WORK REQUEST - Each line of the entries below that includes "followed" belongs in your answer.
Content starts
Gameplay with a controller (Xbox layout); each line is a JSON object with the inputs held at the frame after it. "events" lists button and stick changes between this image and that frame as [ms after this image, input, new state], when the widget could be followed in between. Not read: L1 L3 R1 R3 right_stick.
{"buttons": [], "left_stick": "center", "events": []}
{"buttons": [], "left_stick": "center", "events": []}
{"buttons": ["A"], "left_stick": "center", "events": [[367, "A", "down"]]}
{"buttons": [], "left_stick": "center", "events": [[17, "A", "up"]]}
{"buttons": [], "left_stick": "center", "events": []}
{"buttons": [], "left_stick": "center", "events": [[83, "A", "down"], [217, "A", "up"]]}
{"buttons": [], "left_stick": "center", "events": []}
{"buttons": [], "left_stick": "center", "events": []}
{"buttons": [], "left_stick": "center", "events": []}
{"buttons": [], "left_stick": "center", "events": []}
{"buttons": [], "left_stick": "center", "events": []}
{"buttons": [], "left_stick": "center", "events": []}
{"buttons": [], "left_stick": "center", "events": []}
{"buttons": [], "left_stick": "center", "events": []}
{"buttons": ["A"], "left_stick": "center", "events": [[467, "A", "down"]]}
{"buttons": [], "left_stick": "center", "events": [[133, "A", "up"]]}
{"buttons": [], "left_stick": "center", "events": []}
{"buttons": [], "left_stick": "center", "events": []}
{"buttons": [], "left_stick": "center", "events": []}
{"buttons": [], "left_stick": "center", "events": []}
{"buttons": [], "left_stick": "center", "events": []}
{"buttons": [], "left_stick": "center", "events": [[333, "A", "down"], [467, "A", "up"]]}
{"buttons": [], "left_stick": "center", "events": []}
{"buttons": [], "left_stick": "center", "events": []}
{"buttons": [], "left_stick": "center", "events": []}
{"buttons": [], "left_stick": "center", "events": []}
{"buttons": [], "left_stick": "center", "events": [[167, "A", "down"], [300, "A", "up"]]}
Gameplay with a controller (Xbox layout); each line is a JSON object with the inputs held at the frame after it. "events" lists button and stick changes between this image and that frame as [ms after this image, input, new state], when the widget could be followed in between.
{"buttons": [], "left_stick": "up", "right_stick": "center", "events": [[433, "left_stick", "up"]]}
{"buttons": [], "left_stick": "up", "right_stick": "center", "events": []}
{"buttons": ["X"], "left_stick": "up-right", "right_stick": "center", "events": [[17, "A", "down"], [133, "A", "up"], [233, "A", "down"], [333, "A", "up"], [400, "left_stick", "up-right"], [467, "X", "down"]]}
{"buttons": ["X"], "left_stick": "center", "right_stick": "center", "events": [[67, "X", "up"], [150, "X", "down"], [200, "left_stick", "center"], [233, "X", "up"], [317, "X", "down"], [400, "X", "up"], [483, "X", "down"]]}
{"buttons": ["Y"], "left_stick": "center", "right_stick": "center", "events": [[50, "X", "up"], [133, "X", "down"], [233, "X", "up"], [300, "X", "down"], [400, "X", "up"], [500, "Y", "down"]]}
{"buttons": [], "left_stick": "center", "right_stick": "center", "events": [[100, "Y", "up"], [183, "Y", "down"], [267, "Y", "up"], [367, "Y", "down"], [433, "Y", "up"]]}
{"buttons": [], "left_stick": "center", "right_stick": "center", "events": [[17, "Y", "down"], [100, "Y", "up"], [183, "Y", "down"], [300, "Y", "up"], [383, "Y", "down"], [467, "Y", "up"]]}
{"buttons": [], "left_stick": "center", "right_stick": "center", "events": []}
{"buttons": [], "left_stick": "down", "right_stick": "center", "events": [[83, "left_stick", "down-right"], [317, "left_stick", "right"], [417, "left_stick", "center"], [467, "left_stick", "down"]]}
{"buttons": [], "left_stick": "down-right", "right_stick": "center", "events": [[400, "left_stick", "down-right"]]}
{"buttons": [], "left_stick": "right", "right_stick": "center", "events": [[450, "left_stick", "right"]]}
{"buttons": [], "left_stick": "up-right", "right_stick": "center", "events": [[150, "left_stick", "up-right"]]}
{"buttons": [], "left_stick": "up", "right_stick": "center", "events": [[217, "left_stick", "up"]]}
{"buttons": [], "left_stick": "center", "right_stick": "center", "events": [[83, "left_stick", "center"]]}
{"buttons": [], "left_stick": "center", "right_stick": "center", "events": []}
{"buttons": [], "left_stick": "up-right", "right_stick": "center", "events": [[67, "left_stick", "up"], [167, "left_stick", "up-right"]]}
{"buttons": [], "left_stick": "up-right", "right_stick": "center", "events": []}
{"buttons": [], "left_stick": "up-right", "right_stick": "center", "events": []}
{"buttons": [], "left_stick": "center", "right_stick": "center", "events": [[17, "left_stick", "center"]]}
Content ends
ANSWER -
Gameplay with a controller (Xbox layout); each line is a JSON object with the inputs held at the frame after it. "events" lists button and stick changes between this image and that frame as [ms after this image, input, new state], when the widget could be followed in between. Not read: L1 L3 R1 R3 right_stick.
Gameplay with a controller (Xbox layout); each line is a JSON object with the inputs held at the frame after it. "events" lists button and stick changes between this image and that frame as [ms after this image, input, new state], when the widget could be followed in between.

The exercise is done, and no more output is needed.